Friedrich Nietzsche  knew this.  The Birth of Tragedy from the Spirit of Music (Die Geburt der Tragödie aus dem Geiste der Musik, 1872),  reissued in 1886 as The Birth of Tragedy, Or: Hellenism and Pessimism (Die Geburt der Tragödie, Oder: Griechentum und Pessimismus) harks back to Ancient Greece, to music, to poetry and to Aristotle.


It is in Poetics, Aristotle's writings on poetry that we find this gem:
But again, Tragedy is an imitation not only of a complete action, but of events inspiring fear or pity. Such an effect is best produced when the events come on us by surprise; and the effect is heightened when, at the same time, they follows as cause and effect. The tragic wonder will then be greater than if they happened of themselves or by accident; for even coincidences are most striking when they have an air of design. We may instance the statue of Mitys at Argos, which fell upon his murderer while he was a spectator at a festival, and killed him. Such events seem not to be due to mere chance. Plots, therefore, constructed on these principles are necessarily the best.

The story of justice falling almost literally on Mitys' murderer is a fine instance of poetic justice incorporated into a treatise on poetry and illustrating a point about the art of poetry.

In passing, I should, perhaps, remark that Aristotle had some interesting evolutionary ideas many hundreds of years before Darwin.  Why do humans engage in music and poetry?  Perhaps our love of mimicry led to music and poetry.  Did Music Evolve Before Language?

... Following, then, the order of nature, let us begin with the principles which come first.

Epic poetry and Tragedy, Comedy also and Dithyrambic poetry, and the music of the flute and of the lyre in most of their forms, are all in their general conception modes of imitation.

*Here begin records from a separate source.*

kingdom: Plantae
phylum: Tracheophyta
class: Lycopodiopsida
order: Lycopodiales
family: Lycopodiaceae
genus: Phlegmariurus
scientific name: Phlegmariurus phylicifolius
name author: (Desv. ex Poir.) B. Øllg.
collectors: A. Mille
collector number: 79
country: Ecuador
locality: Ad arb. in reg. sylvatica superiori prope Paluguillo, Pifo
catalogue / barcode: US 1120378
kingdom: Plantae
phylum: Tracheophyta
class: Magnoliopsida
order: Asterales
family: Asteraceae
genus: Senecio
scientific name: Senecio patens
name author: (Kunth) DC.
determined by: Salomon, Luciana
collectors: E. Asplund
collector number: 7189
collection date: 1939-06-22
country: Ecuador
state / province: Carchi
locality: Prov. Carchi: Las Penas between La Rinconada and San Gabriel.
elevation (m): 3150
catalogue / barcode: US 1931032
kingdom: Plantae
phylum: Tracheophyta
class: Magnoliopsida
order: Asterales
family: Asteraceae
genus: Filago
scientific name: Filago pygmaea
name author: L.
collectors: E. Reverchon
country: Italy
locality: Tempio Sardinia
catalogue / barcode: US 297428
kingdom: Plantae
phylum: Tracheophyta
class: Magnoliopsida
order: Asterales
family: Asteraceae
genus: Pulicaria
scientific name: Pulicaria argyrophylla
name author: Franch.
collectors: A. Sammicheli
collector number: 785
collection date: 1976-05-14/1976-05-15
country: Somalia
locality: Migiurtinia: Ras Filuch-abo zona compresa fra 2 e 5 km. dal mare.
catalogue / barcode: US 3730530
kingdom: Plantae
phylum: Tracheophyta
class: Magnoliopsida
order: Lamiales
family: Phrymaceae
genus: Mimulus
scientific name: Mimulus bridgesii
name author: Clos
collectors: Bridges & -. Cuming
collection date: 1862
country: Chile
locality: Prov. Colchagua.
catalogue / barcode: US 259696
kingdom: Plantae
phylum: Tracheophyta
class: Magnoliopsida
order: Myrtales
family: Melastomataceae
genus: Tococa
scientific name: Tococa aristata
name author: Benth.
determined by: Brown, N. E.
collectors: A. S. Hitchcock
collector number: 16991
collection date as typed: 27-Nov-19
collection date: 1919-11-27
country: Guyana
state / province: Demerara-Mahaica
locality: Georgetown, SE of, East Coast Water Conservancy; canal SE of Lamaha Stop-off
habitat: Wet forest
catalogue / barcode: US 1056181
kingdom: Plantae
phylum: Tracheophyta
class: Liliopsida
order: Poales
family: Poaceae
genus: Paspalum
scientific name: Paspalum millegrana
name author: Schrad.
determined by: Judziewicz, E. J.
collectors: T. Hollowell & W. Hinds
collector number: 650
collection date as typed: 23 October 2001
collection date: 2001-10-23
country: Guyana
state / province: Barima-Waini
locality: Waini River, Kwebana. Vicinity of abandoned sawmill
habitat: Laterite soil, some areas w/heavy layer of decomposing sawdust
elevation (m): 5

They differ, however, from one another in three respects- the medium, the objects, the manner or mode of imitation, being in each case distinct.

For as there are persons who, by conscious art or mere habit, imitate and represent various objects through the medium of color and form, or again by the voice; so in the arts above mentioned, taken as a whole, the imitation is produced by rhythm, language, or 'harmony,' either singly or combined. Thus in the music of the flute and of the lyre, 'harmony' and rhythm alone are employed; also in other arts, such as that of the shepherd's pipe, which are essentially similar to these. In dancing, rhythm alone is used without 'harmony'; for even dancing imitates character, emotion, and action, by rhythmical movement.

There is another art which imitates by means of language alone, and that either in prose or verse- which verse, again, may either combine different meters or consist of but one kind- but this has hitherto been without a name. For there is no common term we could apply to the mimes of Sophron and Xenarchus and the Socratic dialogues on the one hand; and, on the other, to poetic imitations in iambic, elegiac, or any similar meter.
...


Extracts from 'Poetics' by Aristotle.  Full text here:
http://www.csulb.edu/~jvancamp/361r12.html



Finally, may I share this gem:

in 1999, Spanish judge Alvaro Gaspar Pardo de Andrade came under the collective beady eye of CGPJ (Consejo General de Poder Judicial), the General Judicial Powers Council, for, shall we say, stylistic embellishments to his findings.

The judge, sitting in Santa Cruz de Tenerife, a city in the Spanish Canary Islands, would embellish his findings with poetry, barbs and prose.  His response when asked about this was:
"debe entenderse no como un pero sino como un plus, pues si el fallo es bello además de justo, el derecho sale ganando".
"You should understand it not as a minus but a plus, since if a verdict is beautiful on top of being fair, then justice comes out ahead." (My translation.)

He may have a good point there.  The world has much need of poetic justice.